Professor Robin Ali, UCL Institute of Ophthalmology

Image: Professor Robin Ali, UCL Institute of Ophthalmology

UCL scientists have carried out the first successful transplant of light-sensitive photoreceptor cells extracted from a synthetic retina, grown 'in a dish' from embryonic stem cells. 

When transplanted into night-blind mice these cells appeared to develop normally, integrating into the existing retina and forming the nerve connections needed to transmit visual information to the brain. 

The study, funded by the Medical Research Council, suggests that embryonic stem cells could in future provide a potentially unlimited supply of healthy photoreceptors for retinal cell transplantations to treat blindness in humans. 

The loss of photoreceptors - light sensitive nerve cells that line the back of the eye - is a leading cause of sight loss in degenerative eye diseases such as age-related macular degeneration, retinitis pigmentosa and diabetes-related blindness. 

There are two types of photoreceptor in the eye - rods and cones. Rod cells are especially important for seeing in the dark as they are extremely sensitive to even low levels of light. 

Previous work by Professor Robin Ali and his team at the UCL Institute of Ophthalmology and Moorfields Eye Hospital has shown that transplanting immature rod cells from the retinas of healthy mice into blind mice can restore their sight. However, in humans this type of therapy would not be practical for the thousands of patients in need of treatment. 

Using a new laboratory technique involving 3D culture and differentiation of mouse embryonic stem cells, which was developed recently in Japan, Professor Ali's team were able to grow retinas containing all the different nerve cells needed for sight. 

Professor Ali said: "Over recent years scientists have become pretty good at working with stem cells and coaxing them to develop into different types of adult cells and tissues. But until recently the complex structure of the retina has proved difficult to reproduce in the lab. This is probably because the type of cell culture we were using was not able to recreate the developmental process that would happen in a normal embryo. 

"The new 3D technique more closely mimics normal development, which means we are able to pick out and purify the cells at precisely the right stage to ensure successful transplantation.

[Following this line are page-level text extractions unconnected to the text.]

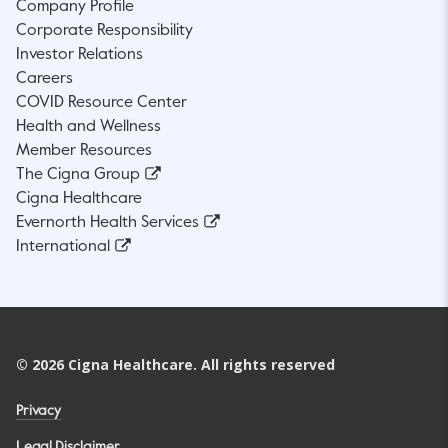
Company Profile
Corporate Responsibility
Investor Relations
Careers
COVID Resource Center
Health and Wellness
Member Resources
The Cigna Group
Cigna Healthcare
Evernorth Health Services
International
©
2026
Cigna Healthcare. All rights reserved
Privacy
Legal Disclaimer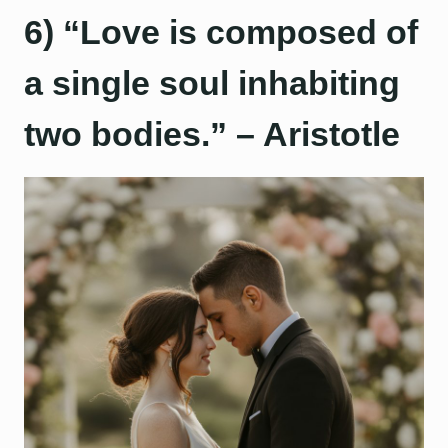
6) “Love is composed of
a single soul inhabiting
two bodies.” – Aristotle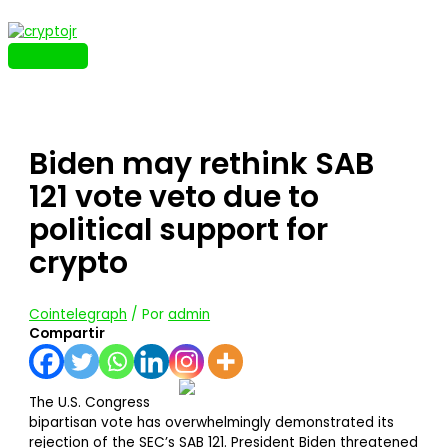
Ir
al
contenido
MENÚ
PRINCIPAL
Biden may rethink SAB
121 vote veto due to
political support for
crypto
Cointelegraph
/ Por
admin
Compartir
The U.S. Congress
bipartisan vote has overwhelmingly demonstrated its
rejection of the SEC’s SAB 121. President Biden threatened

The next step will be to refine this technique using human cells to enable us to start clinical trials." 

The researchers grew retinal precursor cells using the new 3D culture method and compared them closely with cells developed normally, looking for different markers at different stages of development. They also carried out tests to look at the genes being expressed by the two types of cells to make sure they were biologically equivalent. 

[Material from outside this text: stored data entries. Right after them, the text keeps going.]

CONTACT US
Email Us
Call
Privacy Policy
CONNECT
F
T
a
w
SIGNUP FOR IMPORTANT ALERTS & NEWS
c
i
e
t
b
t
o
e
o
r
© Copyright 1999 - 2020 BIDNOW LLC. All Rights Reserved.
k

They then transplanted around 200,000 of the artificially grown cells by injecting them into the retina of night blind mice. Three weeks after transplantation the cells had moved and integrated into the recipient mouse retina and were beginning to look like normal mature rod cells. These cells were still present six weeks after transplantation. The researchers also saw nerve connections (synapses), suggesting that the transplanted cells were able to connect with the existing retinal circuitry. 

The paper, Photoreceptor precursors derived from three-dimensional embryonic stem cell cultures integrate and mature within adult degenerate retina, is published in Nature Biotechnology.

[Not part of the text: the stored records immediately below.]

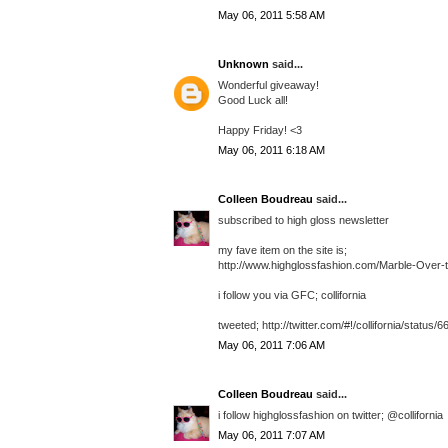
May 06, 2011 5:58 AM
Unknown
said...
Wonderful giveaway!
Good Luck all!
Happy Friday! <3
May 06, 2011 6:18 AM
Colleen Boudreau
said...
subscribed to high gloss newsletter
my fave item on the site is;
http://www.highglossfashion.com/Marble-Over-
i follow you via GFC; collifornia
tweeted; http://twitter.com/#!/collifornia/statu
May 06, 2011 7:06 AM
Colleen Boudreau
said...
i follow highglossfashion on twitter; @collifornia
May 06, 2011 7:07 AM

  • Scientists at UCL have carried out the first successful transplant of light-sensitive photoreceptor cells extracted from a synthetic retina grown from embryonic stem cells. When transplanted into night-blind mice the cells integrated into the existing retina and formed the nerve connections needed to transmit visual information to the brain. 
  • The loss of photoreceptors - light sensitive nerve cells that line the back of the eye - is a leading cause of sight loss in degenerative eye diseases such as age-related macular degeneration, retinitis pigmentosa and diabetes-related blindness. 
  • The next step for the scientists is to refine the technique using human cells to enable clinical trials to begin.